Boyden Lake, the origination point for the Passamaquoddy tribe's drinking water.
Last month, when Tammy Pearson of Perry noticed that her morning shower had dwindled to trickle, she assumed that something was wrong with the system. "So we thought, perhaps, we had a pump issue," she says. "And so we replaced the pump."
But that didn't fix the problem. And after 10 days of hauling buckets of water to flush the toilet, Pearson and her husband hired a contractor to take a look. Fifteen hundred dollars later, Pearson says she finally learned that on Passamaquoddy lands adjacent to her property, an engineering firm hired by the tribe was conducting a massive pump test of the local aquifer.
It was too much for Pearson's 64-foot well (left), which she says went dry. "Our property absolutely touches the property that they were drilling on, and as an abutting property owner, they should have let us know," she says. "And, you know - just a lot of hard feelings."
Pearson isn't alone in her frustration. Several people testified at recent town meetings that they were also blindsided by the pump test. But tribal representatives say they've already offered compensation and help to those whose wells were affected.
And, they say, the project shouldn't have come as a complete surprise to the town - the tribe at Pleasant Point has been seeking better water for years. "Not once have I been satisfied with the water that comes out of the faucet," says tribal council member Ed Bassett.
Bassett remembers when the Passamaquoddy Water District was first formed by the state in the 1980s, to serve Pleasant Point and the town of Eastport. And he also remembers what was promised. "The charter states they are doing this to create this water district to have 'pure water,'" he says. "Never happened."
Instead, Bassett says the tribe has had to contend with such terrible water that it habitually requires boiling before it can be consumed. The water has also flunked EPA tests over the years. In 2011, the tribe began a search for better water, with a grant from the federal government. Tribal officials say they notified the town of Perry of their plans then.
As for the latest round of pump tests, the engineering firm that conducted the test has publicly apologized for the breakdown in communication.
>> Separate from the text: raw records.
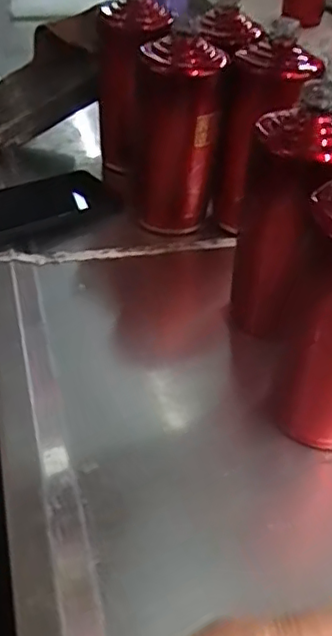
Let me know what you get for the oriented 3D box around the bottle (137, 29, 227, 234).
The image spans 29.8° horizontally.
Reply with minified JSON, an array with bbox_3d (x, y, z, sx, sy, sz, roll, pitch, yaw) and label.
[{"bbox_3d":[0.009,-0.180,0.613,0.082,0.174,0.079,-1,40,-3],"label":"bottle"}]

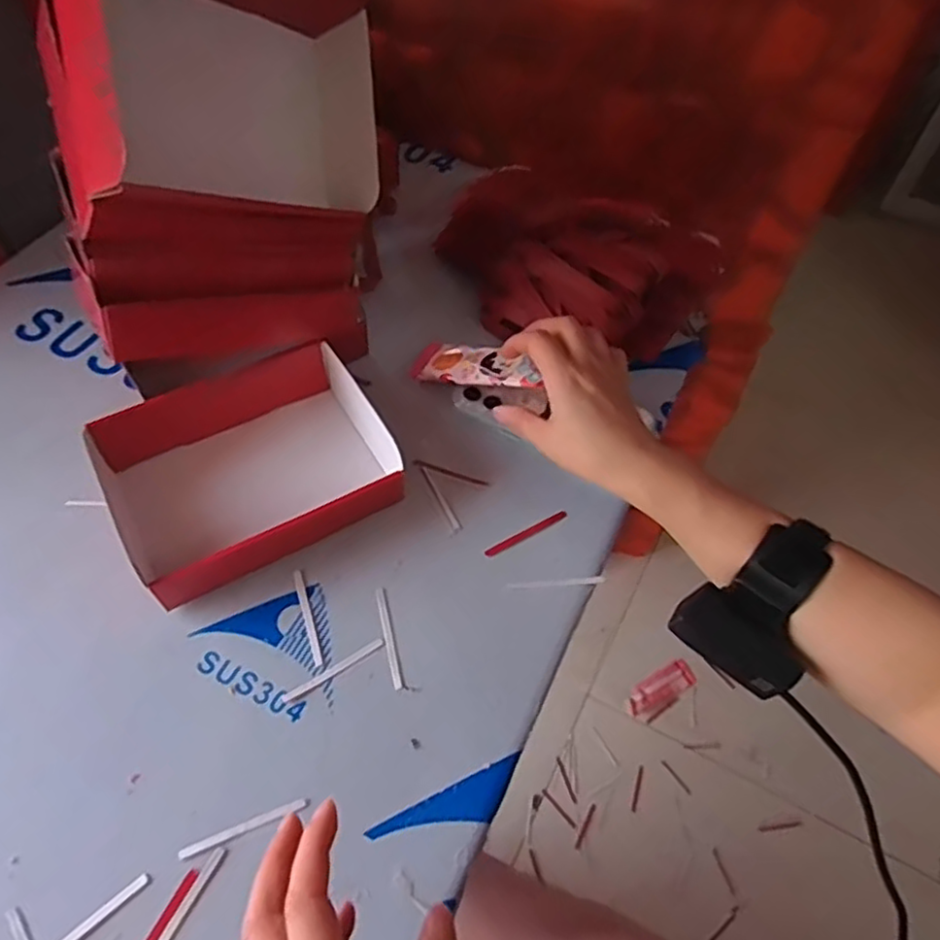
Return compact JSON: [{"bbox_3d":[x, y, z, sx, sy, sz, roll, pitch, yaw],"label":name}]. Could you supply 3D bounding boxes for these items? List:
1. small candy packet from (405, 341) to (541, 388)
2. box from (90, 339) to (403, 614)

But Perry's First Selectman Karen Raye says the incident shows that safeguards are needed.
"So, moving forward, we've just asked - we're going to ask the voters of the town of Perry for a moratorium, which basically just means a time out," Raye says. "It just gives us 180 days to get our ducks in a row and get ready for a possible project."
That means constructing the town's first water ordinance. Raye is hopeful any conflicts can be resolved. But she says the town has not ruled out the possibility of taking legal action against the tribe.
William Longfellow, the Passamaquoddy's water quality program manager says part of the problem is that the water treatment plant is located on a stream that picks up contaminants along the way. "Phosphates, nitrates - they may spike just during a quick rain, doesn't even have to be a heavy rain," he says. "Then coliforms, even e Coli, could be from fertilizer. I mean, the riparian buffer zone isn't that thick."
Longfellow says landowners are probably following established land use rules, but, he says, those rules may not be stringent enough to guarantee clean, potable surface water.
The Pleasant Point water project is unlikely to be affected by the moratorium, should it pass on Nov. 4. The tribe is currently awaiting the results of September's pump test, and has no plans to start drilling anytime in the next several months. During the moratorium, the town of Perry would begin drafting a water use ordinance.
Meanwhile, Pleasant Point Environment Director Marvin Cling, says the tribe is planning to devise its own water protection plan to safeguard resources in areas owned by the tribe.
"The tribe wants to be here for the next 10,000 years, so you will always hear from tribes that we want clean water, and that's all we're doing here too," Cling says.
How those two plans would affect one another is not yet clear to either side. But one thing both sides can agree on is that the town and the tribe have a lot to discuss over the next six months.